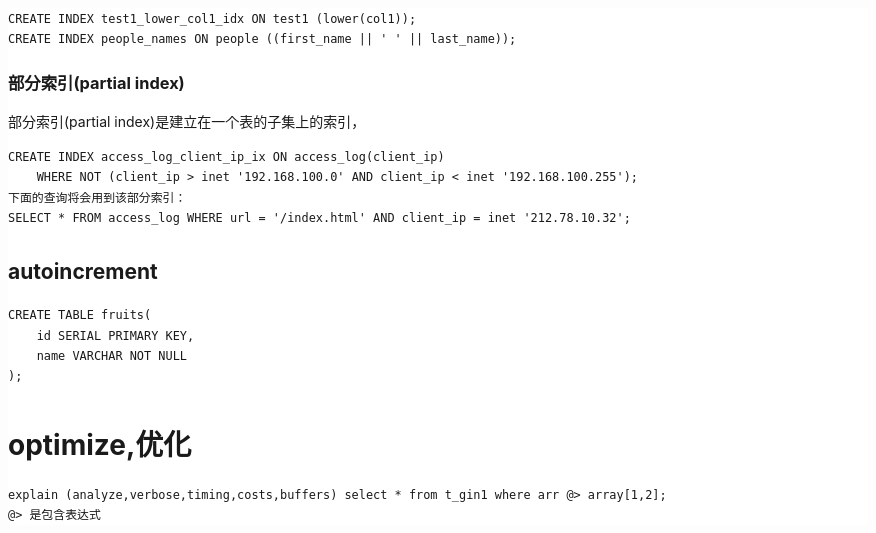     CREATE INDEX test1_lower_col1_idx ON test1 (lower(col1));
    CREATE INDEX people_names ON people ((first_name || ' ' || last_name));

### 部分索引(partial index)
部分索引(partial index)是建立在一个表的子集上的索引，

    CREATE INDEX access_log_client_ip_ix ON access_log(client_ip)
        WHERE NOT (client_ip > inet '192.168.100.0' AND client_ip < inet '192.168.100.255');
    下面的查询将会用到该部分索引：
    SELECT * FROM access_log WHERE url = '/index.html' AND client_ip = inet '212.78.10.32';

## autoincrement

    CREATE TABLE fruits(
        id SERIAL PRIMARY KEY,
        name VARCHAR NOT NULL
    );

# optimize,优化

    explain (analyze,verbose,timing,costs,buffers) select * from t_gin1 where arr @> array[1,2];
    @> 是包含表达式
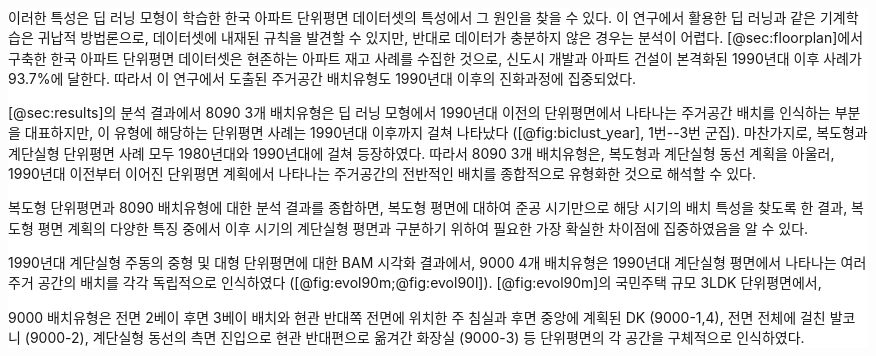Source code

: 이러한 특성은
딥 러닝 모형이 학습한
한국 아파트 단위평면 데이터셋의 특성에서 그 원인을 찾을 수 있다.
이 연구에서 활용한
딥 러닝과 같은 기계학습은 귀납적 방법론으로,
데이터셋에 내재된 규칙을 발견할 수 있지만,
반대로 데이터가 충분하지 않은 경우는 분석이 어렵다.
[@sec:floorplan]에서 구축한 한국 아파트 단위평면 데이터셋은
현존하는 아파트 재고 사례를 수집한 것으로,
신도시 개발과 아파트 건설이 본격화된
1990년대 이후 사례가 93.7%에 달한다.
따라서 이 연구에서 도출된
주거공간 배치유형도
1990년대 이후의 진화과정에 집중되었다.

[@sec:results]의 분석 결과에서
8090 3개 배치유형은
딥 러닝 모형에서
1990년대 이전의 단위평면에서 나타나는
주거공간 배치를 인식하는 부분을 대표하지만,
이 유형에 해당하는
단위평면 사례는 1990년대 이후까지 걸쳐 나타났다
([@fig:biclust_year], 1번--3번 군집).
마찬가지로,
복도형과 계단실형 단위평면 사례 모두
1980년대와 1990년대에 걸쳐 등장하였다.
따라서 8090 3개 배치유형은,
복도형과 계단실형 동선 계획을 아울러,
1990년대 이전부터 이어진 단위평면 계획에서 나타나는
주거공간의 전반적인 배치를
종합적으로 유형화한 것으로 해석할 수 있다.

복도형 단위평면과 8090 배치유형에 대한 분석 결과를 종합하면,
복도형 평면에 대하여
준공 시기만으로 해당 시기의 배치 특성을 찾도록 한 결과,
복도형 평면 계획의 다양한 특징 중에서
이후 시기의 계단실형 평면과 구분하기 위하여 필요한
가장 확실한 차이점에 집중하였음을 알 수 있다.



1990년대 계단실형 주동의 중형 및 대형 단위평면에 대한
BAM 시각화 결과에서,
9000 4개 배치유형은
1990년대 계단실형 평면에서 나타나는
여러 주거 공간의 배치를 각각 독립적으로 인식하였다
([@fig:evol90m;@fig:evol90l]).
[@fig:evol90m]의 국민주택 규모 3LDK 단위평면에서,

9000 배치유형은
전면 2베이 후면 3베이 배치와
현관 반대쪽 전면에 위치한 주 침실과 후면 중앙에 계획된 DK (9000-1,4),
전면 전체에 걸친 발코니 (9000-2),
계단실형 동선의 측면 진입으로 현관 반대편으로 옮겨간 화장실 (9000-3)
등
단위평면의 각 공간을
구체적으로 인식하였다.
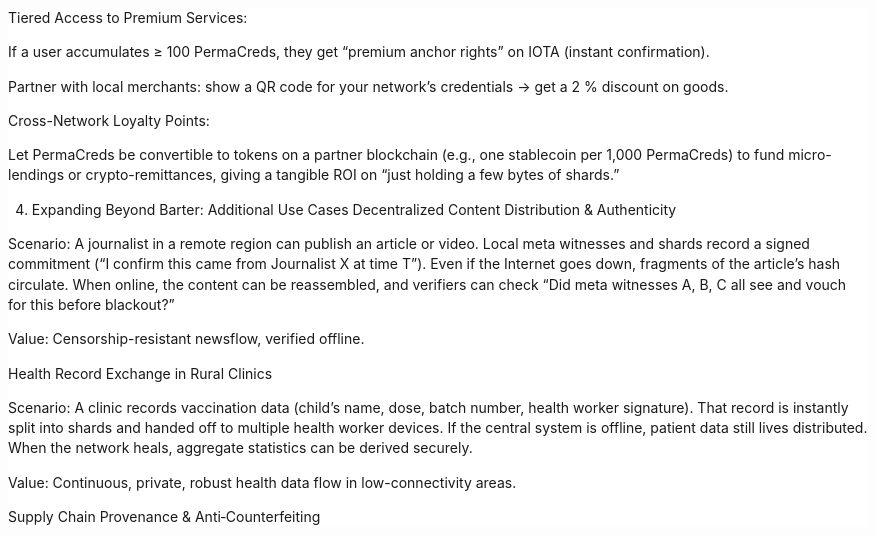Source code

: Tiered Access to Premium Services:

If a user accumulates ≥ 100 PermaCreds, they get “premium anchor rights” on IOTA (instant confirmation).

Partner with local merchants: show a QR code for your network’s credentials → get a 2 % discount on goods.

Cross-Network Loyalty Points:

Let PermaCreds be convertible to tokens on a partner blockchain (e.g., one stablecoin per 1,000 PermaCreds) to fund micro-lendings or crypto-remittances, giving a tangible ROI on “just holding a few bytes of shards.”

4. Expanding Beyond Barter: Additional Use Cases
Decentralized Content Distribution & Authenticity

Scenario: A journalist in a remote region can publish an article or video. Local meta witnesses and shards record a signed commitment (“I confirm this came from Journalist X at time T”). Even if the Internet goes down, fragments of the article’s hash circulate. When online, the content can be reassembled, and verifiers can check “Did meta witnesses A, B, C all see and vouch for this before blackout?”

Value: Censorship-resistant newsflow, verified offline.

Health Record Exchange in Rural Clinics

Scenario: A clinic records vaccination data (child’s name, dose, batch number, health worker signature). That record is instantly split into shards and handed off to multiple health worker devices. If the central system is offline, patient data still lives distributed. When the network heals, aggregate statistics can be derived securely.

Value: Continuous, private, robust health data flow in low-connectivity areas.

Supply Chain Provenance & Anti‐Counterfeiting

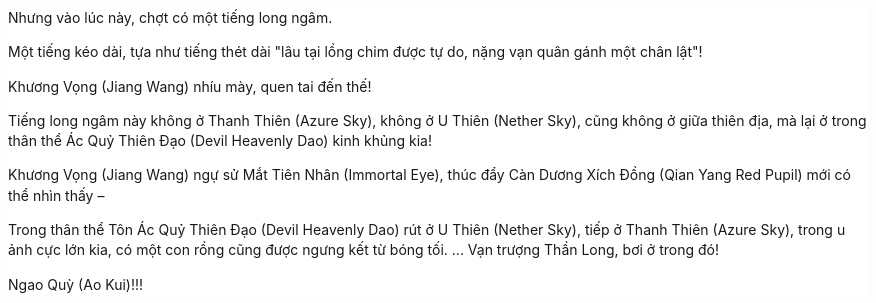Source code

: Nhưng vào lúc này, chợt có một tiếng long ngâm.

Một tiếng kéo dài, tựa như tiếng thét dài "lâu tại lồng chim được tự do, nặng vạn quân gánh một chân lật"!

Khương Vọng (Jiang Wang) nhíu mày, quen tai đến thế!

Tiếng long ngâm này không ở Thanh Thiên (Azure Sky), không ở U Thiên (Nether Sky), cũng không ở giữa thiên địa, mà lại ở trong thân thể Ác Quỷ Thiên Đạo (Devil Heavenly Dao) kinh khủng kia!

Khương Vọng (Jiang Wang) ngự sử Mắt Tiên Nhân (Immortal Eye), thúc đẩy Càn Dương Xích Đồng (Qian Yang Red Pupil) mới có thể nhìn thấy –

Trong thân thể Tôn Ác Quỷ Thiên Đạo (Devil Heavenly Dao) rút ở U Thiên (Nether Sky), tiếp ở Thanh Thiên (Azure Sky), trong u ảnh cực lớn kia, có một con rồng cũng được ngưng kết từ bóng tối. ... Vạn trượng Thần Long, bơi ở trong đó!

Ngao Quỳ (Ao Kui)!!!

● ● ● ● ●

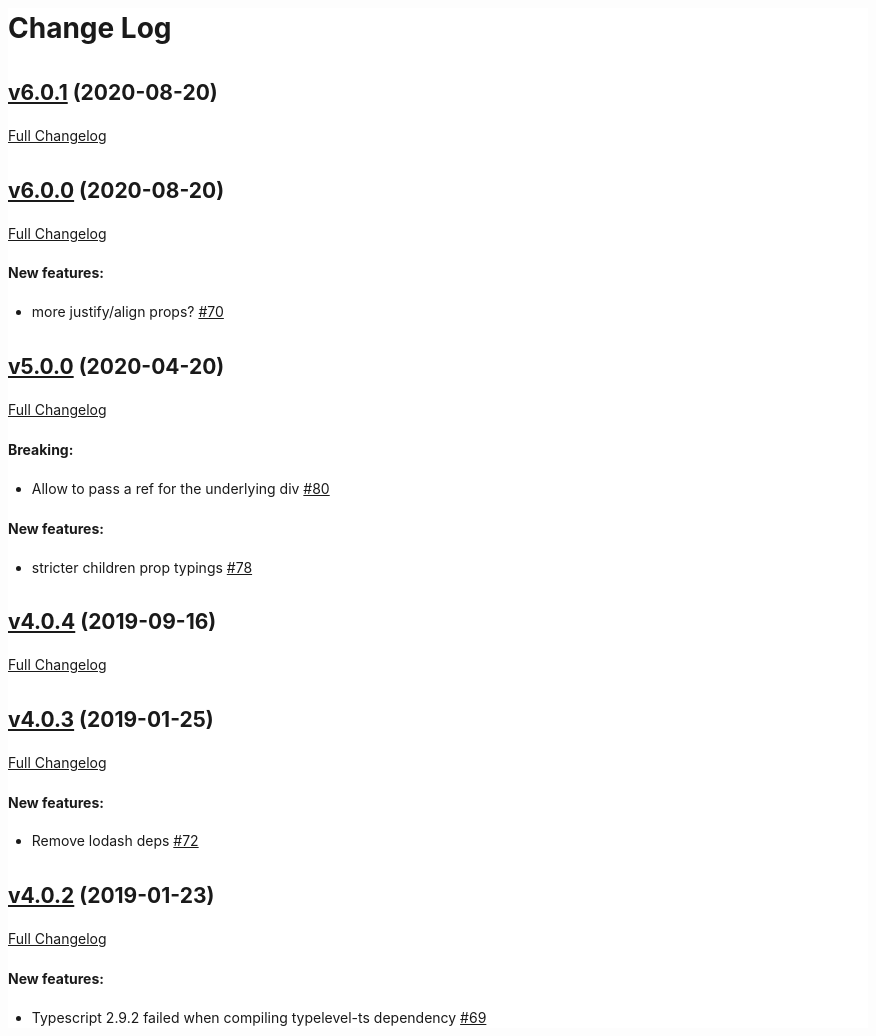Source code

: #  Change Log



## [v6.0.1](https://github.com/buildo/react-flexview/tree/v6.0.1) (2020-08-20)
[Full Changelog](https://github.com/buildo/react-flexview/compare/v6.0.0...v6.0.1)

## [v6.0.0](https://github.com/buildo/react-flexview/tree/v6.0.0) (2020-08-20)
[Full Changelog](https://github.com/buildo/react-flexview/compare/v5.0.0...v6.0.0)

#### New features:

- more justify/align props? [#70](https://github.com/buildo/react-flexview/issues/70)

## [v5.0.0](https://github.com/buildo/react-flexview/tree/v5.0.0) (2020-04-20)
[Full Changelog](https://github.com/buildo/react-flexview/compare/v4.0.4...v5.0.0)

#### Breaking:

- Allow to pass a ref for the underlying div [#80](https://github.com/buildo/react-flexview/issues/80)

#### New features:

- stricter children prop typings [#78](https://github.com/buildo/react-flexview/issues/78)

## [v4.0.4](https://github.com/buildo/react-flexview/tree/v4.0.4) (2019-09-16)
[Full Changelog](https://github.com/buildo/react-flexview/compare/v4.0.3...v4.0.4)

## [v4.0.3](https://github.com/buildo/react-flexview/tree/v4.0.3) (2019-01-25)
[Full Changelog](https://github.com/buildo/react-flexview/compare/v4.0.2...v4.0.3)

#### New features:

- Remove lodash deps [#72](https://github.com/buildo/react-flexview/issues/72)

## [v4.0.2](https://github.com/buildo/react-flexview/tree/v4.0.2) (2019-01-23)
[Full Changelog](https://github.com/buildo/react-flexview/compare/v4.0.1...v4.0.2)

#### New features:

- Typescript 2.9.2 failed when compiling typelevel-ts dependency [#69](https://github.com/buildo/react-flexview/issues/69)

● ● ● ● ●

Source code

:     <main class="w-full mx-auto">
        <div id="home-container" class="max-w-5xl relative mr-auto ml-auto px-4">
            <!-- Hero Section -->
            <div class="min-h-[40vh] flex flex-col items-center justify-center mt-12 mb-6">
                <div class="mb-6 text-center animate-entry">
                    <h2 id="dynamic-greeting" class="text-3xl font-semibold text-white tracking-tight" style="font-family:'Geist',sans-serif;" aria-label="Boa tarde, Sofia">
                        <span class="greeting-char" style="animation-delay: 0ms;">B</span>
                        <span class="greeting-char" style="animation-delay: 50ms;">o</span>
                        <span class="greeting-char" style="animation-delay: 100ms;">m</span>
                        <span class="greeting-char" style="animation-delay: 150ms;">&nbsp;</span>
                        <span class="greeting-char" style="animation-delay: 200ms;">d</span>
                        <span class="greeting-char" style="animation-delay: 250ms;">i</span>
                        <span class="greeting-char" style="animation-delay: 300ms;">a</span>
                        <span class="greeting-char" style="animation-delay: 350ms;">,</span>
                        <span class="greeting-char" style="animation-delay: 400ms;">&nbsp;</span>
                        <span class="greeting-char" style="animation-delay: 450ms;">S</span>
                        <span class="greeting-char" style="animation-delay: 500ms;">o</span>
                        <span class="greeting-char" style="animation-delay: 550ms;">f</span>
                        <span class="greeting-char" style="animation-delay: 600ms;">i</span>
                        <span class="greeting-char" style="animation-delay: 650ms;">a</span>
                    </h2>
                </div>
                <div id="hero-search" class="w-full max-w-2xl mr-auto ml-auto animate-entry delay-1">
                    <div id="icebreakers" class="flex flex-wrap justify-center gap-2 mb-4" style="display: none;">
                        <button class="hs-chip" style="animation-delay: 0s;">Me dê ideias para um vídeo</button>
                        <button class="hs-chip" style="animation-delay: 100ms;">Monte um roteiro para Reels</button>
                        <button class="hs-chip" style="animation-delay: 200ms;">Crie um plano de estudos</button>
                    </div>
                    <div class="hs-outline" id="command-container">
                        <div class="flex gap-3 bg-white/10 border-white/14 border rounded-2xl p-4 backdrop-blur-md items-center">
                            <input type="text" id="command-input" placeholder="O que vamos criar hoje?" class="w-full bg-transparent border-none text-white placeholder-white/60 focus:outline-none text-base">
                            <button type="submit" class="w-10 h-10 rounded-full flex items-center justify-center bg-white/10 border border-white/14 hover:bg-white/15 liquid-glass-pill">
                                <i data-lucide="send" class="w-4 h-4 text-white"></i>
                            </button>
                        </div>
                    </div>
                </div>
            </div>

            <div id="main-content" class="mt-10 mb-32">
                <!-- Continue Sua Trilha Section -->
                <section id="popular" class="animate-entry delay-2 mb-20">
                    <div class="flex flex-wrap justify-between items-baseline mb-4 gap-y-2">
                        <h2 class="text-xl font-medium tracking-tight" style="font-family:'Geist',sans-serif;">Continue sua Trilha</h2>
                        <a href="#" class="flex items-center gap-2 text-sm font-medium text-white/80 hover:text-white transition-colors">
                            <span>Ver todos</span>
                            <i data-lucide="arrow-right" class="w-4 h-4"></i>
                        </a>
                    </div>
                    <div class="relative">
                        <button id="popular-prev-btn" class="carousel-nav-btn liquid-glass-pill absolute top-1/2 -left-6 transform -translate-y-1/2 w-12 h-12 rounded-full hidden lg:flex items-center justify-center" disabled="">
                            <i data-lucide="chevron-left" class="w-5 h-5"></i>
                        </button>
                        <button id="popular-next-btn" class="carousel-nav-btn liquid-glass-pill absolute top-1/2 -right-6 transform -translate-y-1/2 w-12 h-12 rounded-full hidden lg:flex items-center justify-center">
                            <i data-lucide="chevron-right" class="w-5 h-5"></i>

● ● ● ● ●

#### Description of the task
Return, line for line and unchanged, everything from the line containing "Supply Chain Provenance & Anti‐Counterfeiting" through the line containing "Ngao Quỳ (Ao Kui)!!!", including both of those lines. Leave the pictures out.

#### Exercise response
Supply Chain Provenance & Anti‐Counterfeiting

Source code

: Nhưng vào lúc này, chợt có một tiếng long ngâm.

Một tiếng kéo dài, tựa như tiếng thét dài "lâu tại lồng chim được tự do, nặng vạn quân gánh một chân lật"!

Khương Vọng (Jiang Wang) nhíu mày, quen tai đến thế!

Tiếng long ngâm này không ở Thanh Thiên (Azure Sky), không ở U Thiên (Nether Sky), cũng không ở giữa thiên địa, mà lại ở trong thân thể Ác Quỷ Thiên Đạo (Devil Heavenly Dao) kinh khủng kia!

Khương Vọng (Jiang Wang) ngự sử Mắt Tiên Nhân (Immortal Eye), thúc đẩy Càn Dương Xích Đồng (Qian Yang Red Pupil) mới có thể nhìn thấy –

Trong thân thể Tôn Ác Quỷ Thiên Đạo (Devil Heavenly Dao) rút ở U Thiên (Nether Sky), tiếp ở Thanh Thiên (Azure Sky), trong u ảnh cực lớn kia, có một con rồng cũng được ngưng kết từ bóng tối. ... Vạn trượng Thần Long, bơi ở trong đó!

Ngao Quỳ (Ao Kui)!!!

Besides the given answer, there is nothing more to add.